Esas No: 2022/3635
Karar No: 2022/5987
Karar Tarihi: 17.10.2022
Yargıtay 7. Hukuk Dairesi 2022/3635 Esas 2022/5987 Karar Sayılı İlamı
7. Hukuk Dairesi 2022/3635 E. , 2022/5987 K.Özet:
Davacı, müvekkilinin sahibi olduğu parsellere, imar işlemi sırasında yapılmış hatalı koordinat tespiti nedeniyle, fonksiyonel anlamda tecavüz edildiğini, bu nedenle sınırların iptal edilerek önceki koordinatlara göre tespit ve tescil edilmesini talep etmiştir. İlk derece mahkemesi davanın kısmen kabul edilmesi kararının ardından bu karar Yargıtay tarafından bozulmuştur. Yapılan yeniden yargılama sonucunda davalıların parsellerinin davacının parseline tecavüz etmediği belirlenmiştir.

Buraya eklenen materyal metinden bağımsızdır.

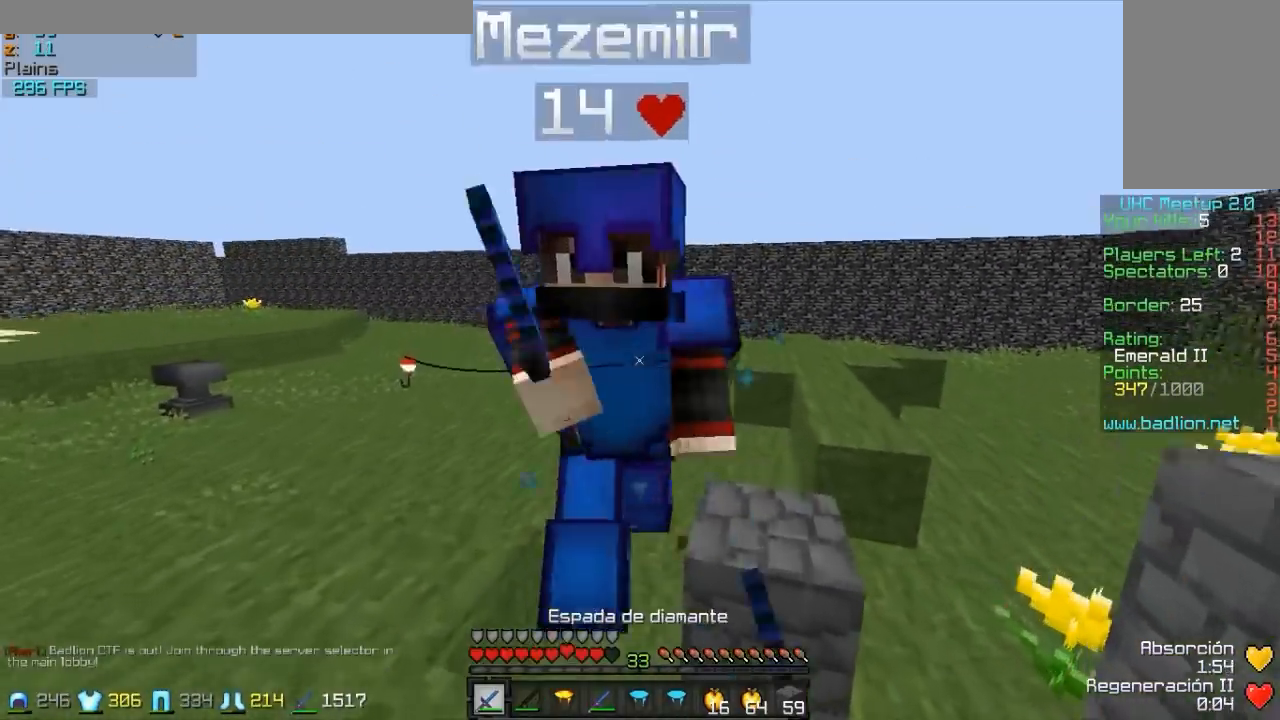
{"keys": ["w"], "mouse": [], "events": [[167, "w", "up"], [267, "mouse_left", "down"], [317, "mouse_left", "up"], [317, "w", "down"], [417, "mouse_left", "down"], [467, "mouse_left", "up"]]}
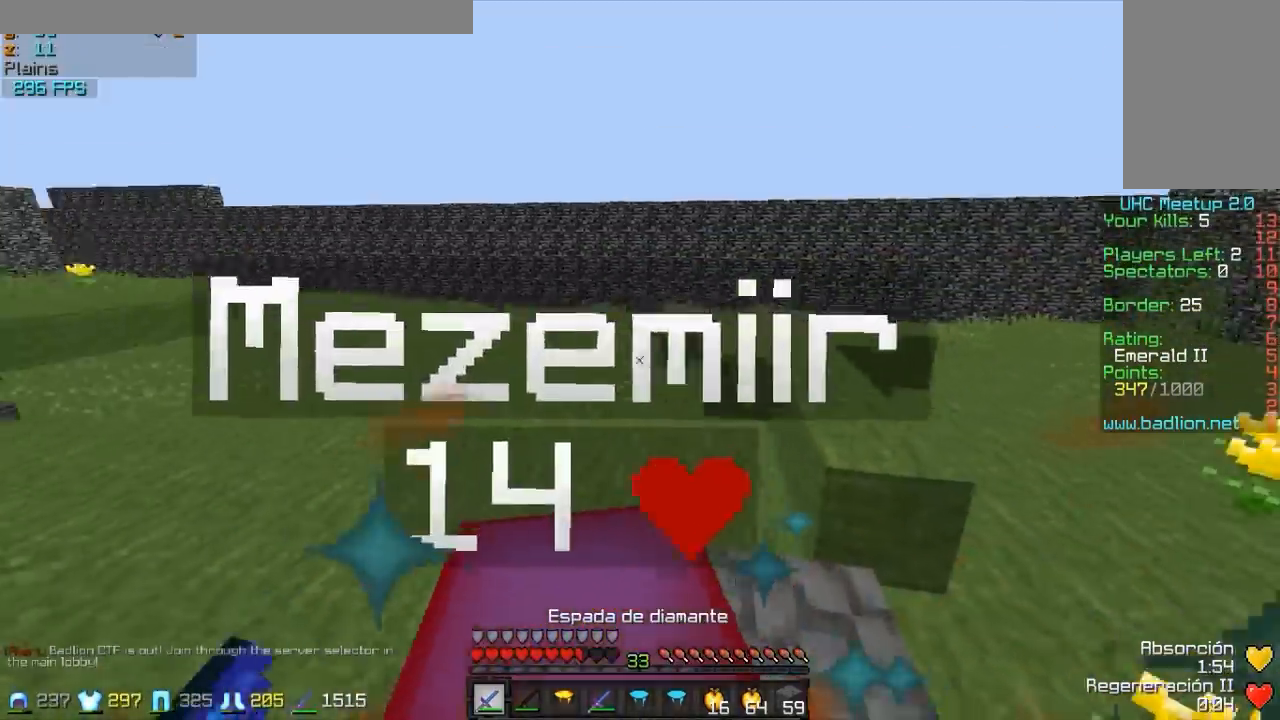
{"keys": ["w"], "mouse": ["left"], "events": [[167, "mouse_left", "down"], [217, "mouse_left", "up"], [217, "w", "up"], [317, "mouse_left", "down"], [367, "mouse_left", "up"], [417, "mouse_left", "down"], [467, "w", "down"]]}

Ancak, bilirkişi raporunun dayanak belge ve krokileri göstermemesi, detaylandırılmamış olması ve denetime elverişli olmaması kararın bozulmasına neden olmuştur. Kararda, Hukuk Muhakemeleri Kanunu'nun 279. maddesine göre, bilirkişi raporunda bulunması gereken hususlar ve gerekçe açıklanmaktadır. Kararın gerekçesinde, imar işleminin ve kamulaştırma işleminin yöntemleri, teknikleri, dayanak verileri ve belgeleri açıklanmalı, davacının iddiası da dikkate alınmalıdır. Kararın detaylandırılması için de kararda bahsi geçen Hukuk Muhakemeleri Kanunu'nun 279. Maddesi detaylı olarak açıklanmalıdır.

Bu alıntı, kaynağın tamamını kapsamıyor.